And then there is one very special critter in the riparian part of our watersheds, and that’s our beaver. Right now many of our watersheds have been damaged in all sorts of ways, including by being overharvested and eroded by roads and off-road vehicles. We’ve reduced the complexity of those systems and their capacity to support diverse life, especially aquatic life, but really all life that depends on water. But beavers are forest farmers. They slow, spread and sink water, and they increase the wetted width of their habitats to grow the food that they eat because they’re herbivores. They eat bark and cambium and cattail roots and grasses. They need to slow water down to grow riparian forests and wetlands, which happen to be then sequestering carbon and creating other habitat. They are great hydrological engineers, and we should hire as many of them as possible.

Right now in California we have a decreasing snow pack in many of our high elevation systems, but runoff volumes are increasing in mountain meadows and systems lower down. Our natural water storage capacity and distribution system is out of balance. If we can we work with beavers as a keystone species, they can interface with these processes and play an important role in re-establishing a healthy hydrologic cycle. And there’s some good science on beaver habitat mitigating the intensity of fire by creating fuel breaks in the bottom ends of these systems. Beavers rehydrate the valley bottoms and increase the wetted width of these linear corridors that then act as natural firebreak systems. So bring back the beaver in California!

JASON: Frank, kind of on that same tip around collaborating with another critter like the beaver, what would traditional ecological knowledge, as you’ve studied it, have to instruct us about striking collaborative relationships with other animals, trying to get away from having our relationships with many animal species be so conflictive, as they so often are, in our industrial society?

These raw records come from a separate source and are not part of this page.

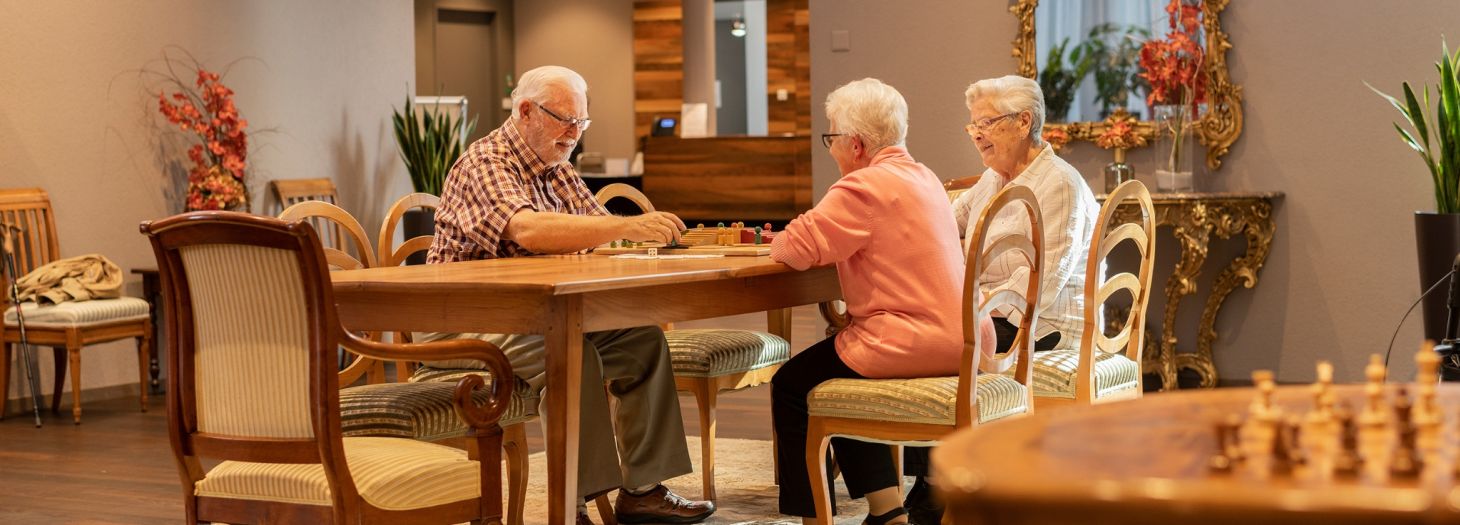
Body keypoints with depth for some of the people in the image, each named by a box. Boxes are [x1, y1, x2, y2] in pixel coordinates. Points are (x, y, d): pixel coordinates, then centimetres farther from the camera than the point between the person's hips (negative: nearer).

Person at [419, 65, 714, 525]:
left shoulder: (558, 171, 14)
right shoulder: (485, 164, -15)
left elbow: (600, 235, 9)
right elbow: (527, 229, -34)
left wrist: (659, 232, -15)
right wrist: (628, 228, -40)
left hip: (534, 317, 9)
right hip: (465, 326, -8)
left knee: (641, 337, -8)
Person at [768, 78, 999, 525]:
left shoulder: (868, 185, -14)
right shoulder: (922, 177, 17)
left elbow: (796, 249, -17)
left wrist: (780, 241, 7)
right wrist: (795, 240, 12)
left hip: (916, 344, -10)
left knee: (790, 387, 7)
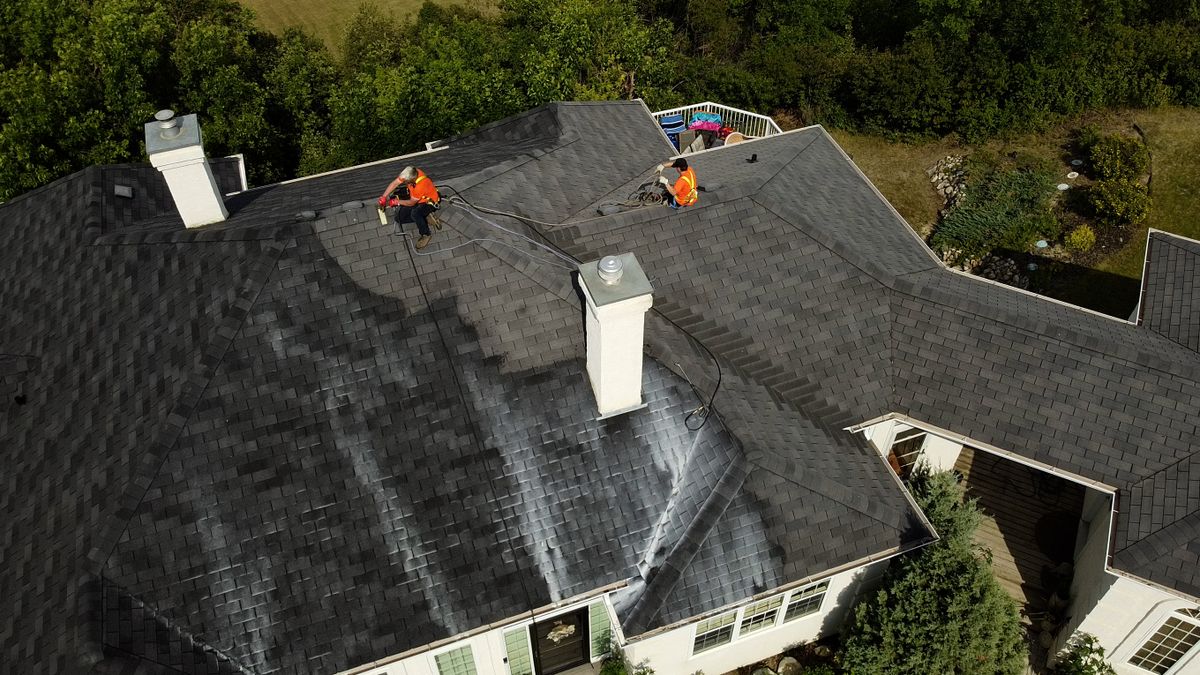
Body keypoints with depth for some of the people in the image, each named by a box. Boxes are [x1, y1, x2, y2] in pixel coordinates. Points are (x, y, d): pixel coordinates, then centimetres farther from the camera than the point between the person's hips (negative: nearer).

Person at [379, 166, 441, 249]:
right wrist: (383, 197, -12)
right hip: (417, 199, 8)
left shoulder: (421, 186, -38)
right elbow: (394, 184, -8)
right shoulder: (409, 173, -20)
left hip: (429, 202, -8)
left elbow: (411, 203, -22)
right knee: (399, 218, -6)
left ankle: (426, 234, -17)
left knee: (415, 213, -38)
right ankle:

FRANK: So I come from a line of storytellers, and I think traditional storytelling is a way to embed deep-time knowledge about ecological prescriptions for how to live in a specific place. Many of our stories involve animal personifications that convey traditional teachings about certain keystone species. Certain regalia species whose feathers are used in ceremonies are seen as highly valued, spiritual beings, and of course some animals provided crucial food and materials, but the stories about them indicate that they are indicators, that their presence is an expression of wealth and of the ecological integrity of the land. So Indigenous folks harvested some of them of course, but only in very specific places where it was allowed, because they knew that if they could no longer hear, say, woodpeckers, then they knew something was wrong with the land. And woodpeckers, and bluebirds, another sacred species, need fire in the landscape to thrive, so how well you manage the fire cycle determines whether you have a healthy population of the animals that are sacred and useful to you.

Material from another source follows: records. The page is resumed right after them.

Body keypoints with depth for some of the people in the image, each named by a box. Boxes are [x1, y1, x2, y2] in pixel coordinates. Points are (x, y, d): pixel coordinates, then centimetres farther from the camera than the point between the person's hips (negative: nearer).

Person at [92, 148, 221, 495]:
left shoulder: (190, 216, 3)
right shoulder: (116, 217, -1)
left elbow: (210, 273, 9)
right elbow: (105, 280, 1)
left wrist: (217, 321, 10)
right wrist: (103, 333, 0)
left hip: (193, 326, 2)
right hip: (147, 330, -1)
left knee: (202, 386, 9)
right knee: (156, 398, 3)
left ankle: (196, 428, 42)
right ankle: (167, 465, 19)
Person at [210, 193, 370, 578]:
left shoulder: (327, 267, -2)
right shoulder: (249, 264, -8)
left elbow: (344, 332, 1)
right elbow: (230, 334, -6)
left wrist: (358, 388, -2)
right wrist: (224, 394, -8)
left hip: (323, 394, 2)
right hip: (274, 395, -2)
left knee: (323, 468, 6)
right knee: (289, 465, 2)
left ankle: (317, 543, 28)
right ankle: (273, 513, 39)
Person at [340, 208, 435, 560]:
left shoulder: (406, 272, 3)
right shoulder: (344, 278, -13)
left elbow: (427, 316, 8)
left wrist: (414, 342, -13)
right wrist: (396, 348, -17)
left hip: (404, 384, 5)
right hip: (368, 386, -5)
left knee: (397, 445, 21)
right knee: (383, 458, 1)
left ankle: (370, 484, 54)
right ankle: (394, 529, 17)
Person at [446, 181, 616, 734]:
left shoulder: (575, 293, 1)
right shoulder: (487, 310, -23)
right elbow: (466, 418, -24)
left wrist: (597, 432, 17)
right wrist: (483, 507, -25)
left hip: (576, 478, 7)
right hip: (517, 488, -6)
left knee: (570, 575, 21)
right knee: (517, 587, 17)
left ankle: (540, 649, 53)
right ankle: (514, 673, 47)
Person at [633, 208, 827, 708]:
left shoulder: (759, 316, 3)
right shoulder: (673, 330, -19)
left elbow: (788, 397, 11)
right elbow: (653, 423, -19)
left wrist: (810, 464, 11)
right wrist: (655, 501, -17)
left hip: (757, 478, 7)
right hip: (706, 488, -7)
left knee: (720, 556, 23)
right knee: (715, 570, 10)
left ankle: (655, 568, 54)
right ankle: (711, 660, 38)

For a water quality indicator, many of the tribal traditional accounts mention various physical trees, insects, animals and reptiles as being physical manifestations of that water spirit. One of my teachings is that the Pacific giant salamander (this is primarily among the Karuk and Yurok and the Hoopa) is that spirit being who physically purifies and watches over the water. If you go to that spring on the hillside or you go to that creek, and you see that Pacific giant salamander, you thank them for guarding and protecting and purifying the water. If you’re going to that spring and there are no salamanders or just deformed or unhealthy or dead ones, it’s an indicator that something’s wrong in the system.